What’s stopping people from using Threads more as of late may not be disappointment with the concept of the app itself but rather its current feature set, as compared with Twitter. Threads, though now publicly available, is effectively still a beta — an unfinished app — without a number of the features users want in a microblogging tool, like a chronological timeline, following feed, the ability to view your likes, a fully functional web version, an edit button, support for multiple accounts, and more. These features are still in the works, along with Threads’ planned integration with ActivityPub, the protocol powering open source Twitter alternative Mastodon.
In one thread on Threads (ha), in fact, users rushed to defend the app against the narrative that the app was dead, remarking that people should be more patient and wait for the needed features, and reminding others that even Instagram wasn’t an overnight success.

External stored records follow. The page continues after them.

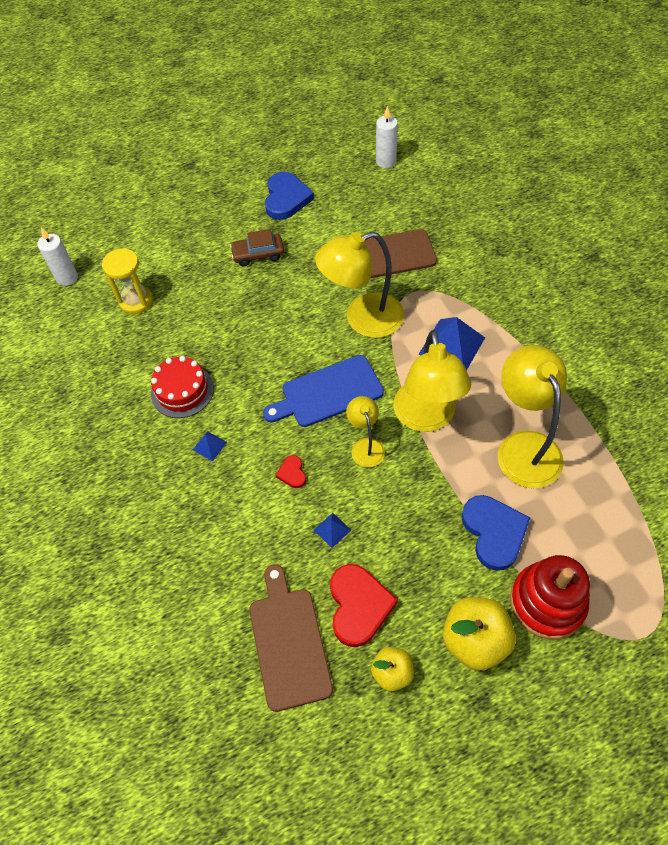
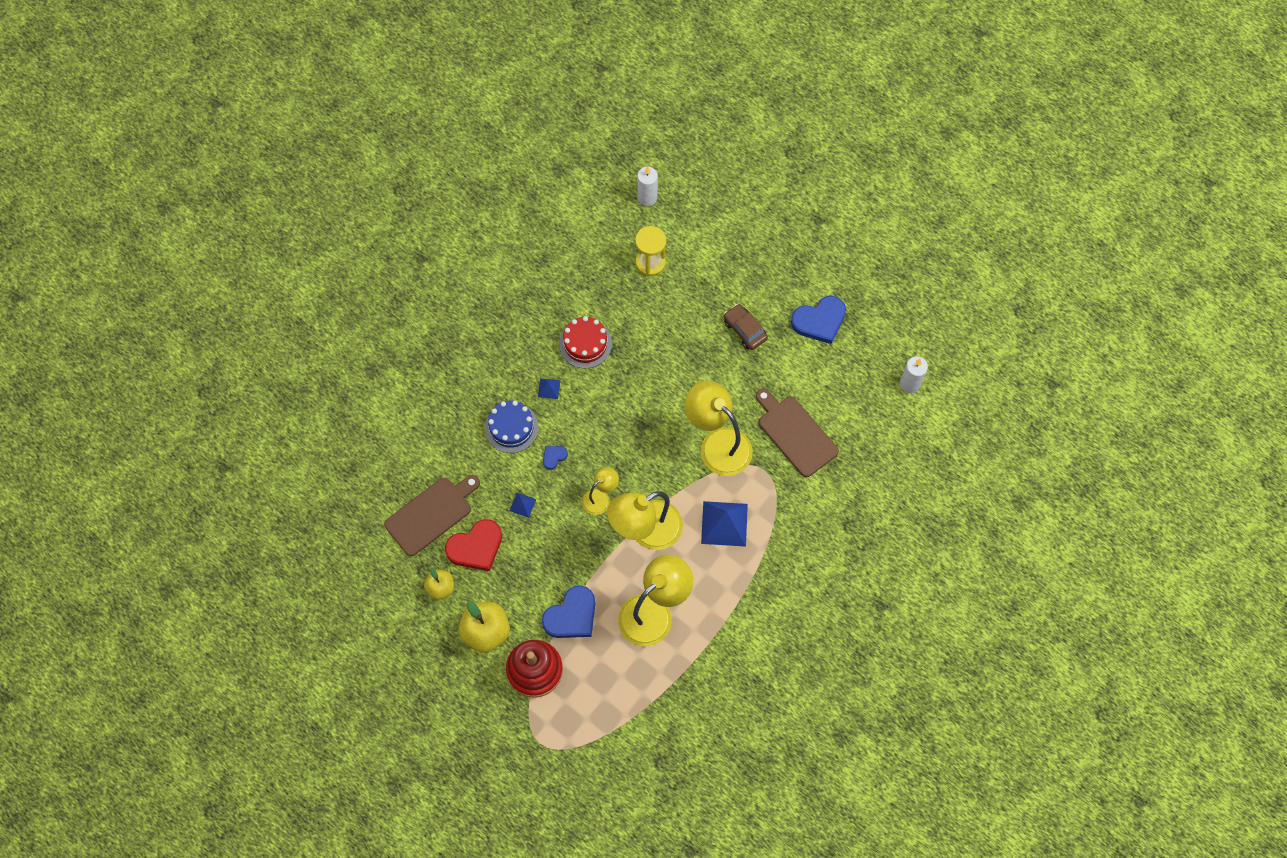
camera: 60 degrees right, 10 degrees up
blue cutting board [263,355,384,427] -> none
red heart [276,455,306,488] -> blue heart [543,446,568,470]
none -> blue cake [485,401,538,453]

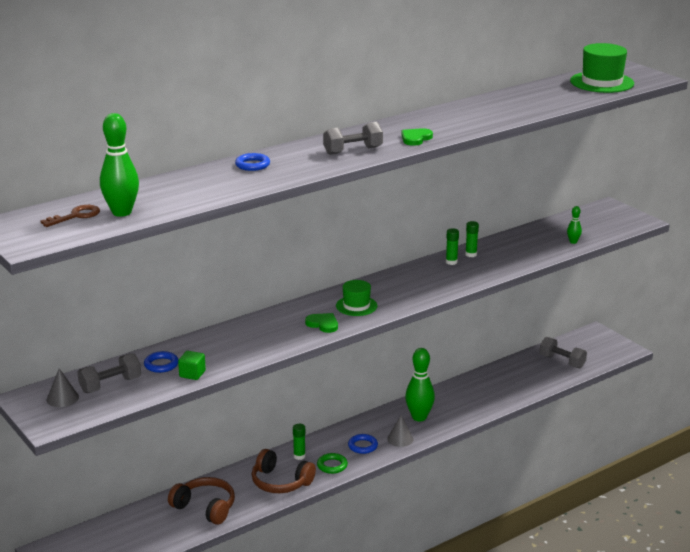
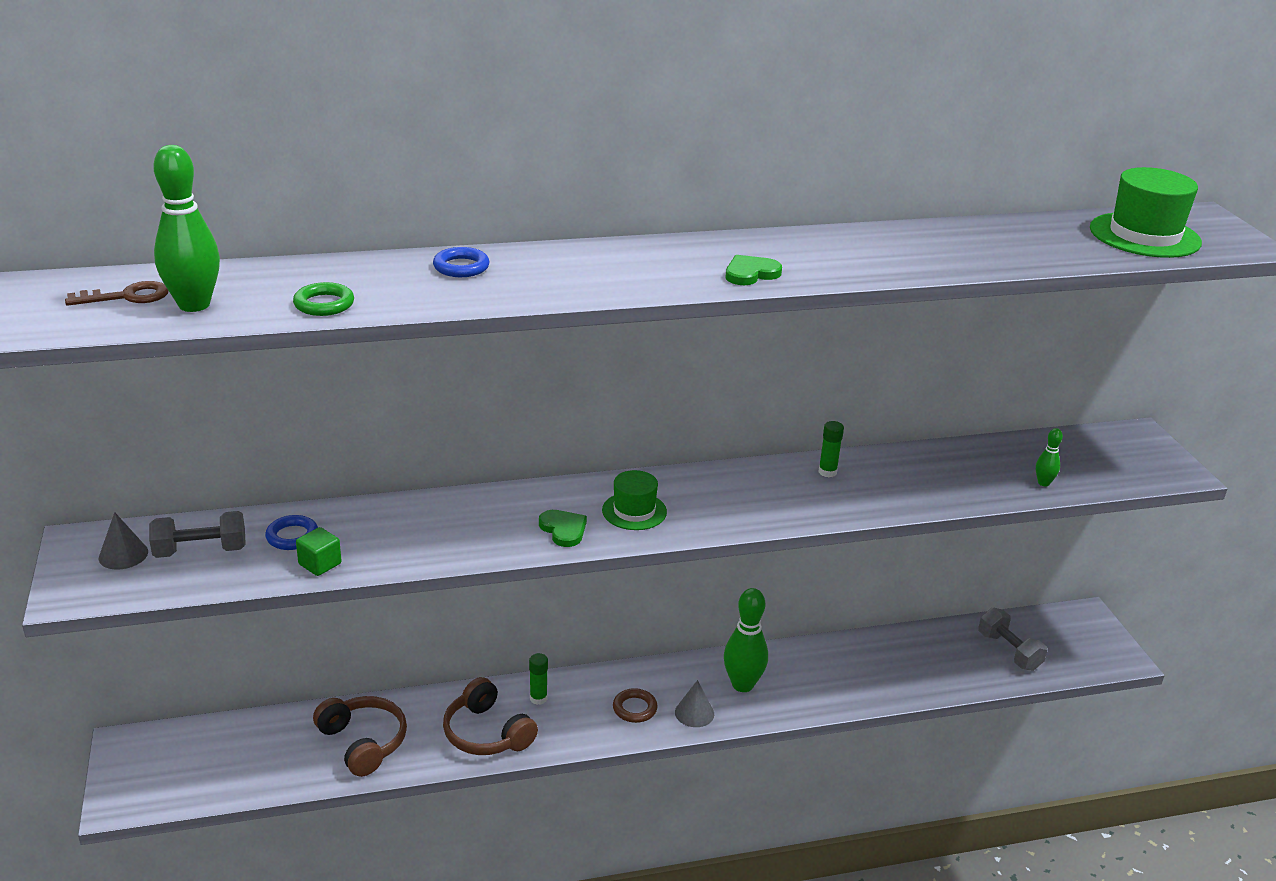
camera: 20 degrees right, 5 degrees up
green ring [317,453,348,474] -> green ring moved to [293,282,354,316]
grey dumbbell [323,122,383,155] -> none
blue ring [348,434,378,454] -> brown ring [613,688,658,723]
green glue stick [465,221,479,257] -> none

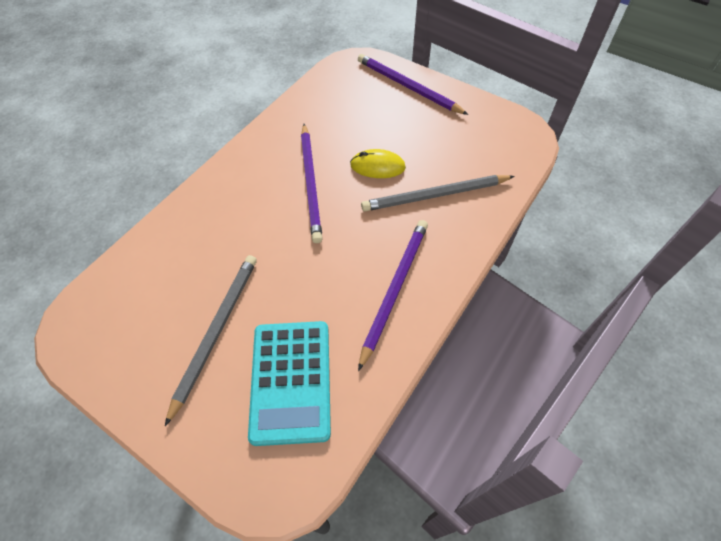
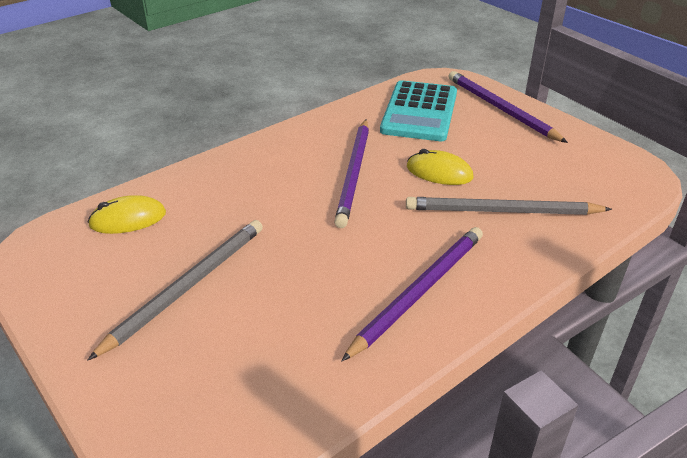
camera: 15 degrees right, 20 degrees down
turquoise calculator [248,321,331,446] -> turquoise calculator moved to [380,80,457,141]
none -> yellow mouse [88,195,166,234]

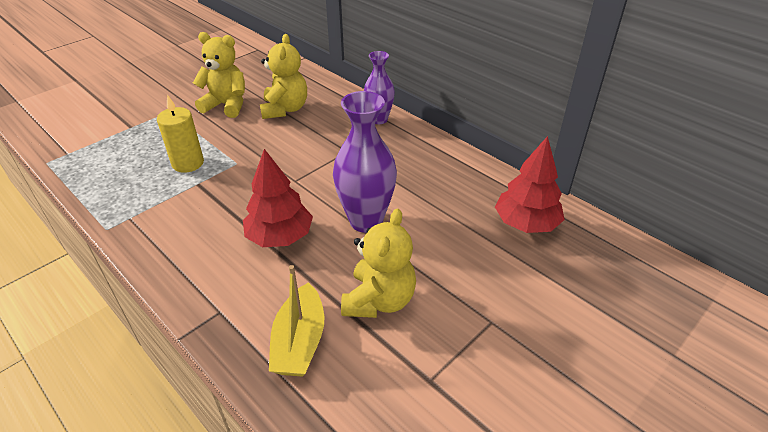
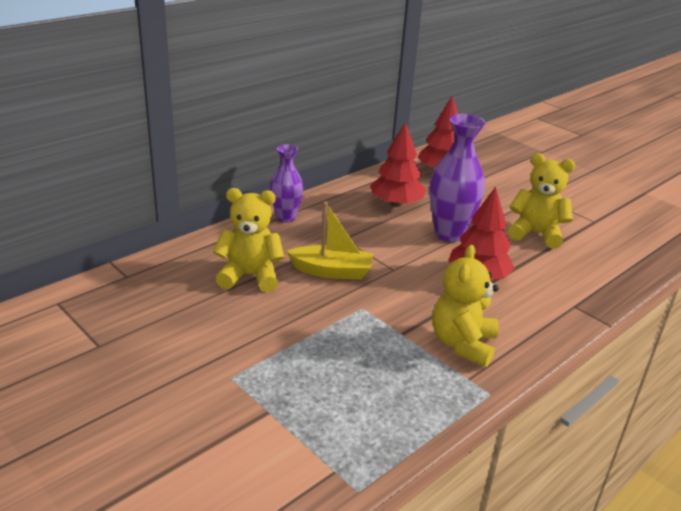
camera: 90 degrees left, 10 degrees down
yellow candle [157,95,204,173] -> none
yellow teddy bear [193,32,245,118] -> yellow teddy bear moved to [433,245,499,367]
yellow boat [269,265,324,377] -> yellow boat moved to [287,202,373,279]
none -> red tree [370,122,426,207]

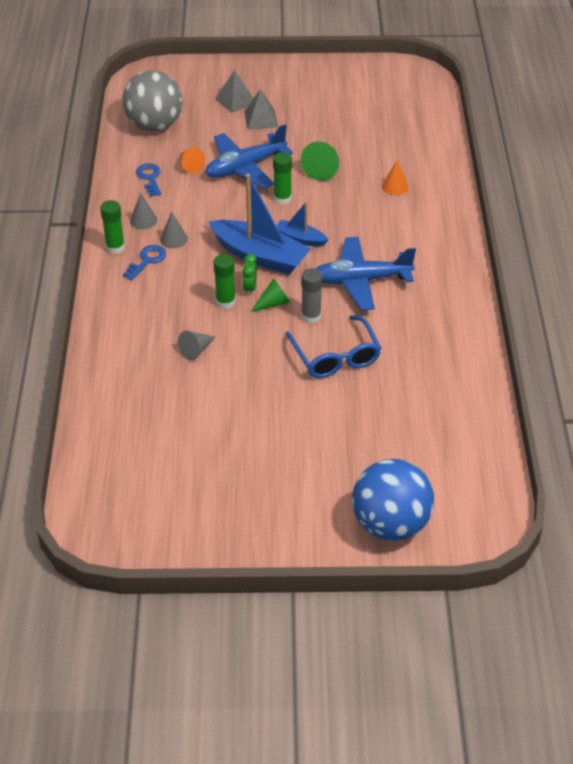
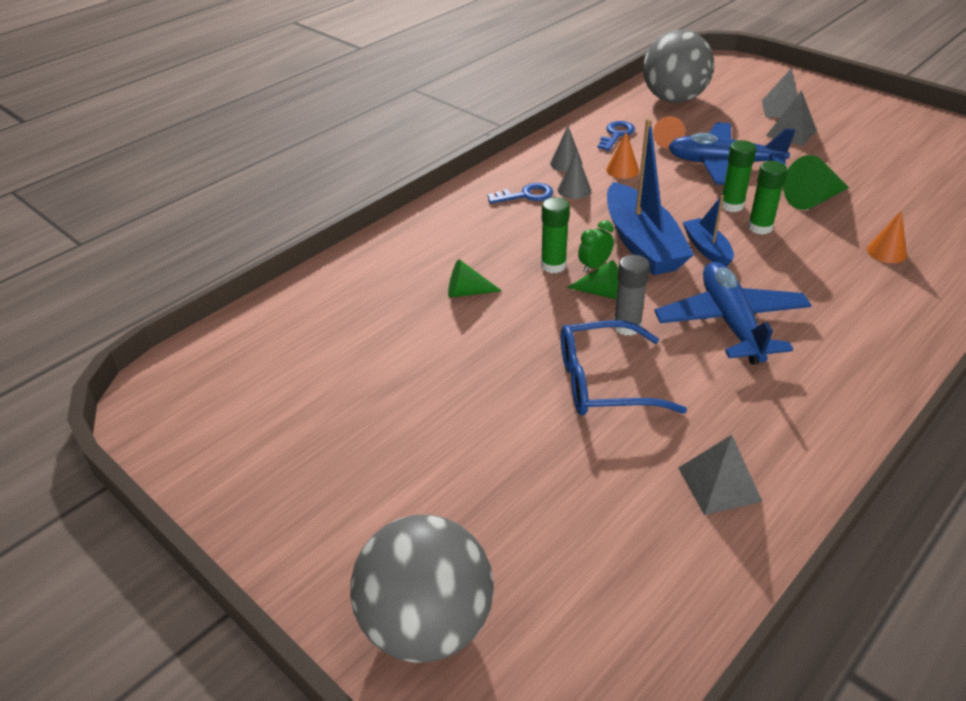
camera: 45 degrees right, 5 degrees down
green glue stick [100,200,125,254] -> green glue stick moved to [748,161,787,235]
grey cone [178,331,216,360] -> green cone [448,259,502,298]
blue glasses [286,315,381,378] -> blue glasses turned 60 degrees clockwise [561,320,687,415]
blue plane [316,237,416,310] -> blue plane turned 45 degrees clockwise [654,262,812,365]
blue ball [352,459,434,541] -> grey ball [350,515,494,663]
none -> orange cone [606,132,639,179]
none -> grey pyramid [678,435,763,515]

Another post, led by social media consultant Matt Navarra, asked “threads is…” To this, Instagram head Adam Mosseri replied “a work in progress.” Across hundreds of other replies, many posted positive messages, calling the app an “opportunity,” better than Twitter, an “inspiration,” “exciting” and more — an indication that Threads is already building a community of fans.
Another indication is the app’s U.S. App Store rating, a 3.8-star rating across 20K reviews. Diving into where it’s losing points, it seems many of those downrating the app are doing so due to its incomplete nature, calling it a “promising start” but removing stars for its lack of certain features. By comparison, Instagram has a 4.7-star rating and Facebook has a 2.3. Another thing Threads has in its favor, based on these reviews and other online conversations, is that the app, for now, feels “less toxic” than Twitter, several users have remarked.
While Twitter users are already dancing on Threads’ grave, thanks to The WSJ report, the reality is that it’s too early to report on Threads’ week two usage declines and come to the conclusion that Threads is dying. An app that breaks records out of the gate and continues to add users still has plenty of runway ahead and has time to deliver on the features people want, in order to regain traction.
Even seven-year-old Mastodon, the decentralized social networking Twitter rival, is continuing to grow in the wake of Elon Musk’s missteps with Twitter. After Twitter’s acquisition, Mastodon peaked at 2.5 million monthly active users. When Threads, launched, Mastodon had fallen to 1.7 million monthly users. It has since begun to grow again, now seeing 2.1 million monthly active users. These things ebb and flow.
There’s also an online culture that’s more willing to experiment with new apps — whether that’s Twitter alternatives like Threads and Bluesky, Reddit alternatives like Lemmy and Kbin, or new ways to network like TikTok instead of old-fashioned Facebook.
Plus, for Threads to succeed, Twitter doesn’t have to completely fail. Users can pick and choose between them or they can use both. It’s not necessarily a zero-sum game.
That said, Meta doesn’t have a great track record for launching successful new apps having shuttered nearly everything it built (instead of simply acquiring) over the years. Threads could one day become another app added to its graveyard.
But in the meantime, an app with now an estimated 116 million users and growing is far from being “dead.”